My Fiancé Refused to Help Plan Our Wedding. Now He’s Insisting on a Messy Menu of Chicken Wings and Lasagna.
A wedding is supposed to be the ultimate team project, a beautiful collaboration between two people starting a new life together. From the flowers to the vows, every choice should ideally be a reflection of the couple.
However, one young woman recently shared a story online that shows what happens when one partner checks out of the planning process, only to check back in with a demand that is, frankly, a recipe for disaster.
The Incident
This bride-to-be, a 28-year-old woman, found herself drowning in the details of wedding planning. She had asked her fiancé for his input multiple times, but he always gave the same reply: “Whatever I want will make him happy.” While that might sound sweet, she confessed, “what I want is some input, this is a lot to take on by myself.”
After she had shouldered the burden of nearly every decision, from the venue to the guest list, only one major task remained: the catering. Suddenly, her previously passive fiancé had a very strong opinion. He insisted they serve his two favorite foods: chicken wings and lasagna.
The bride was taken aback. Her primary concern was entirely practical and, in my opinion, completely valid. “I am going to be wearing a very expensive, very white dress,” she explained. The thought of a saucy wing landing on her lap was a nightmare.
“Dropping a wing on my lap and having to take pictures in a stained dress would be a sure fire way to spoil the day,” she wrote. She even offered a perfectly reasonable compromise: he could enjoy his favorite meal with his groomsmen before the ceremony.

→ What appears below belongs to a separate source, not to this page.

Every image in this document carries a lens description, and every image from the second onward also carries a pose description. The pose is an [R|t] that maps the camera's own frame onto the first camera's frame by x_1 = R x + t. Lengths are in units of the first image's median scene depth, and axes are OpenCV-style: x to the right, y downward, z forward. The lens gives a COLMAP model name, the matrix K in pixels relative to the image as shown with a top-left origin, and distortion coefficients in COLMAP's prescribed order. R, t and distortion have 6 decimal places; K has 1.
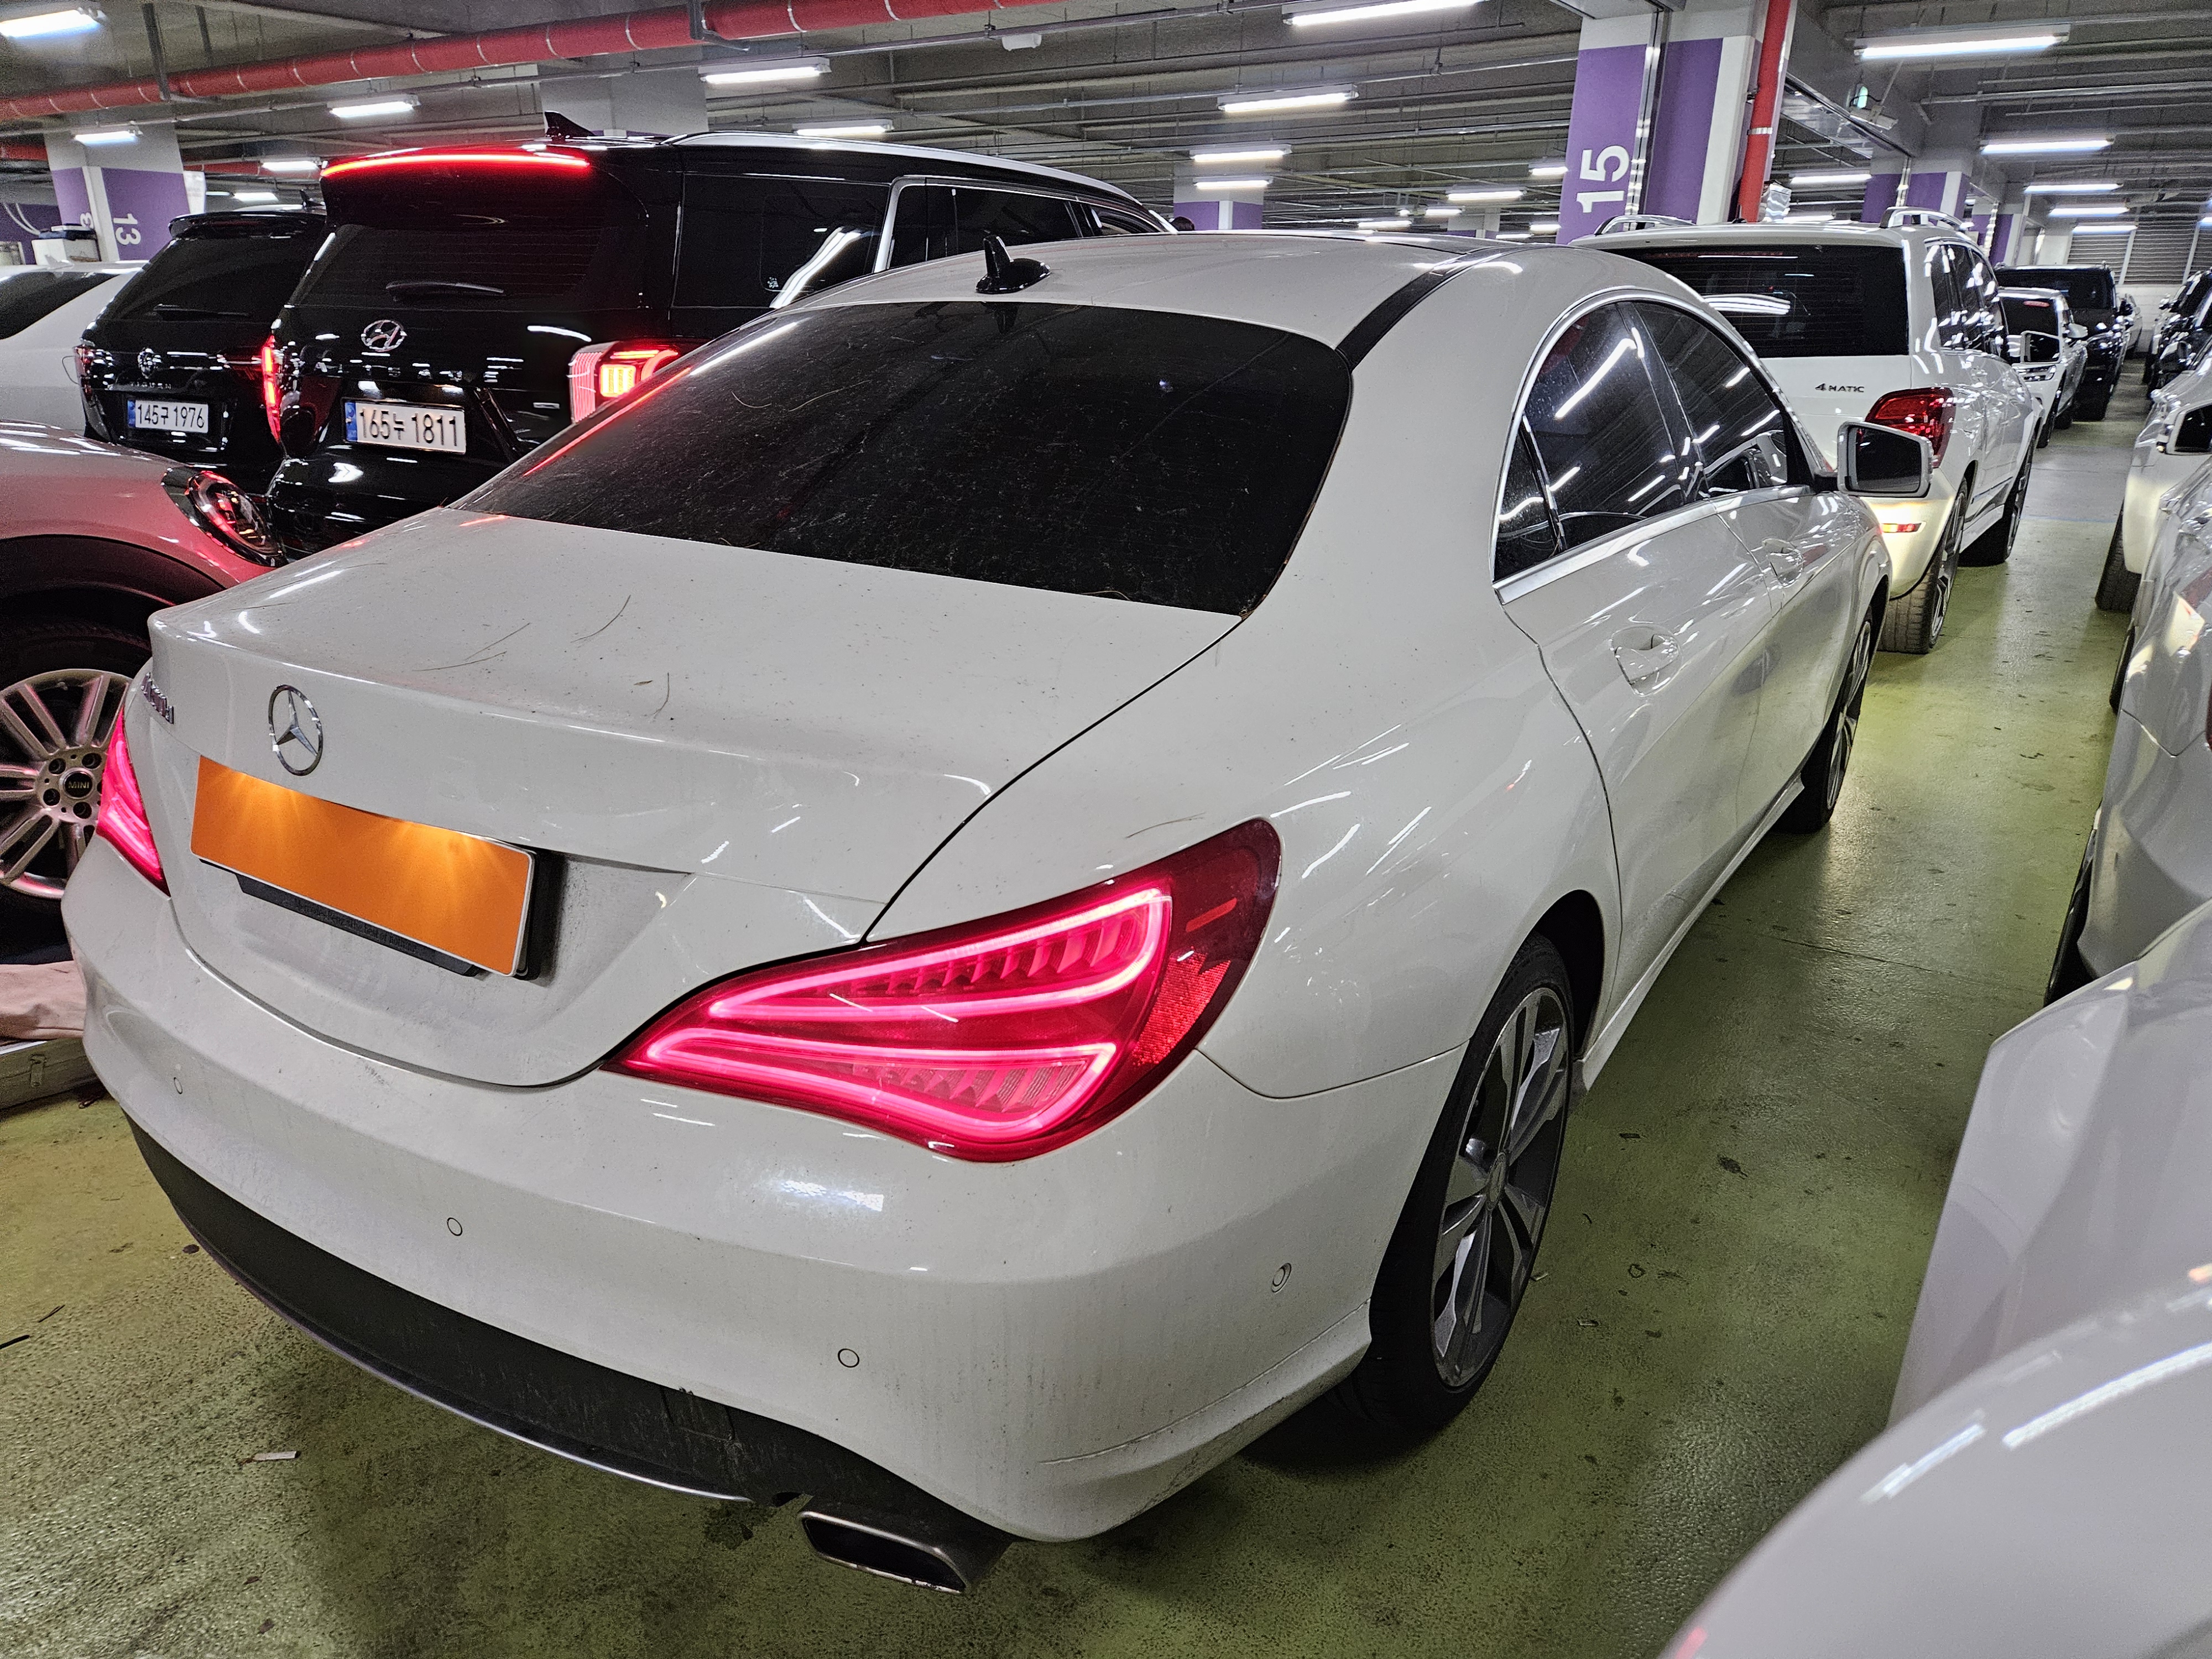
lens RADIAL K [[1458.6, 0, 1106.4], [0, 1458.6, 860.9], [0, 0, 1]] dist [0.062690, -0.047447]
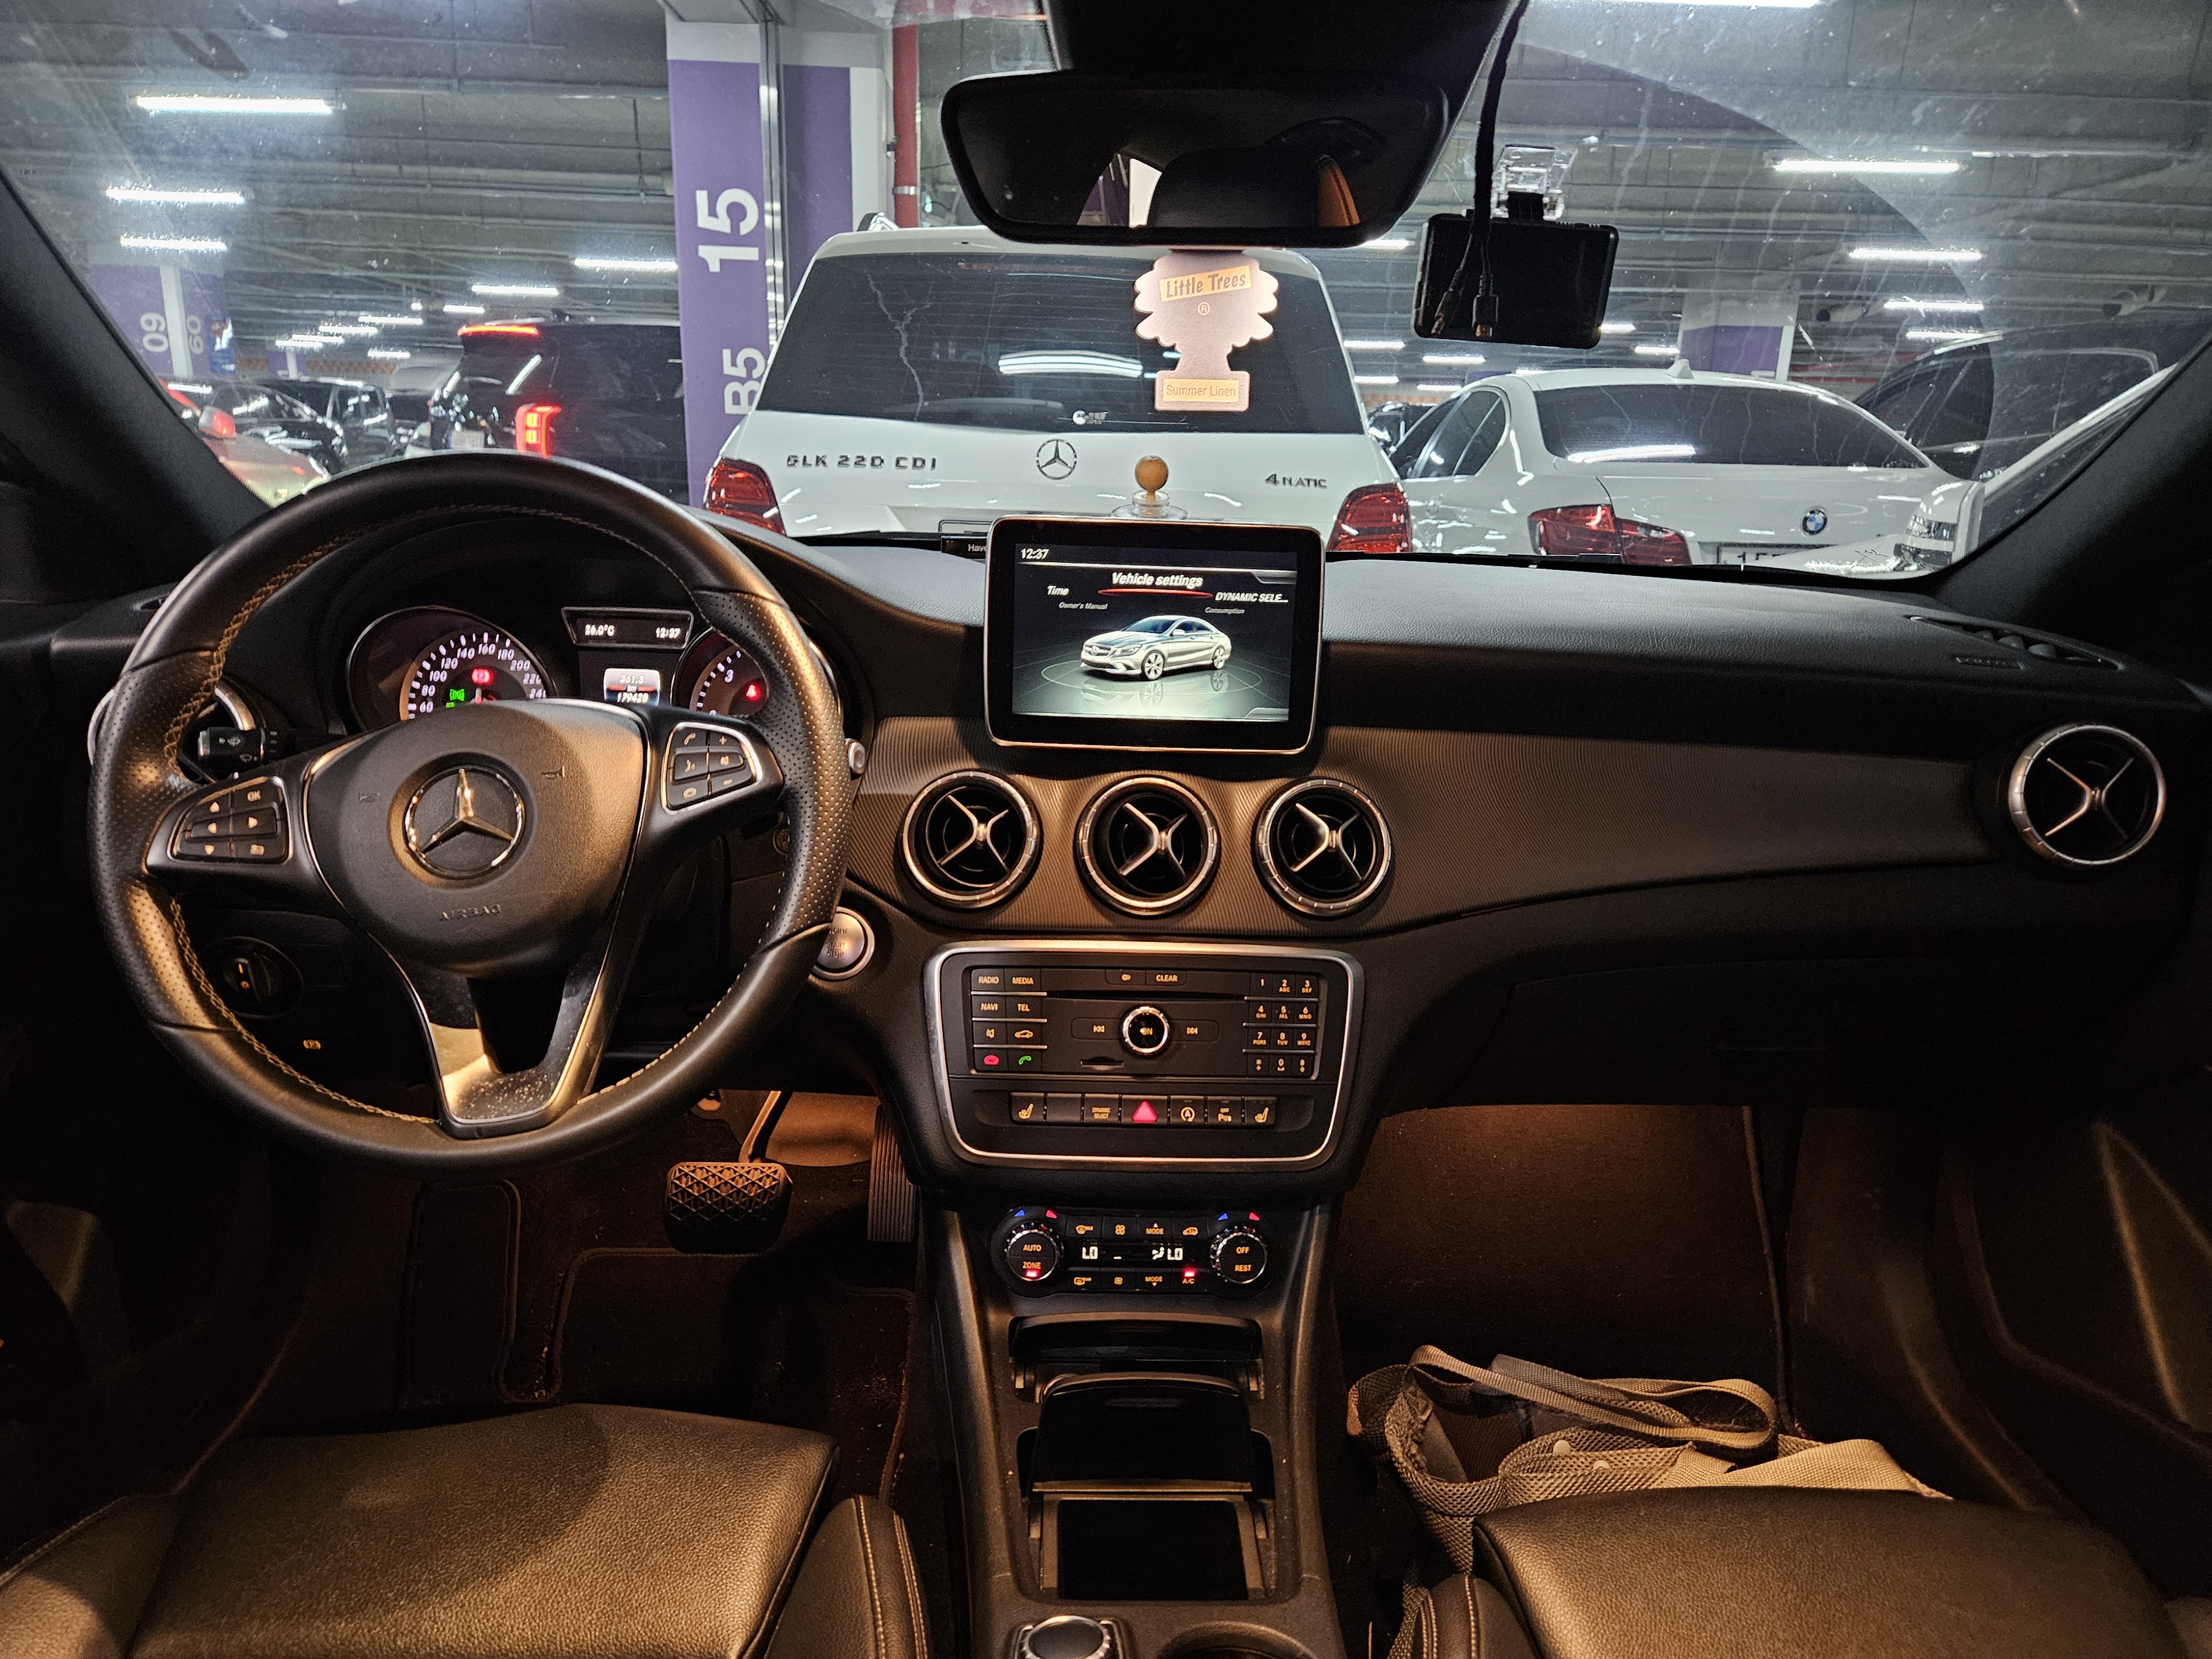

But he refused, arguing that since she “made every other decision about the wedding, so he should get to choose the meal.” It’s a classic case of turning her hard work into a weapon against her.
The Internet Reacts
The online community had plenty to say about this menu mishap, and the reactions fell into a few distinct camps.
First, there was the “Absolutely Not” Crowd, who saw this as more than just a disagreement over food. They pointed out the unfairness of the fiancé’s logic. One commenter put it perfectly: “This sounds like a classic example of emotional labor… Just because he’s abstained from the other choices doesn’t mean this one belongs to him.”
Another user warned that this behavior was a sign of things to come, saying the bride would be “in control of everything whether you wanted to or not, except for the rare (probably enjoyable) things that he wants.”
Then came the “Creative Compromise” Camp. These folks didn’t see the need for a fight, but for a clever solution. They suggested incorporating the groom’s favorites in a more appropriate way. The most popular idea was to serve the wings as a late-night snack after the main formalities were over. “How pumped would you be as a guest if wings came out at 11:00 PM,” one person asked.
Others chimed in with brilliant ideas from weddings they’d attended, like late-night grilled cheese, a mobile pizza oven, or even a taco station. Lasagna, many noted, could easily be one of several entrée options.

Finally, there was the “Practical Problem-Solvers” Camp, who focused on the mess factor. They agreed that wings are simply not wedding-reception-friendly fare. “Nobody dressed up in wedding garb wants to deal with wings,” a commenter stated bluntly.
Another suggested a simple fix if he was truly insistent: “I would personally make them boneless served on a toothpick. Guests will appreciate that.” It’s a simple solution that honors his request while respecting the formality of the occasion and the attire of the guests.
The Etiquette Verdict
Let’s be clear: the problem here isn’t the lasagna. It’s the fiancé’s behavior. He delegated the entire, stressful job of wedding planning to his bride, framing it as a gift to her. Then, he used her labor as a bargaining chip to make a unilateral demand. That is not partnership; it’s manipulation.
A wedding reception is an event for everyone, and the menu should be appropriate for the occasion and the guests. His request for messy finger food showed a lack of consideration for his bride and her expensive dress. The Golden Rule of wedding planning is that it is a shared journey. One partner cannot simply opt out of the work and then dictate the fun parts.

Your Thoughts
So, what do you think? Was the groom’s request a simple, if thoughtless, wish for his favorite food, or was it a major red flag about the future of this partnership?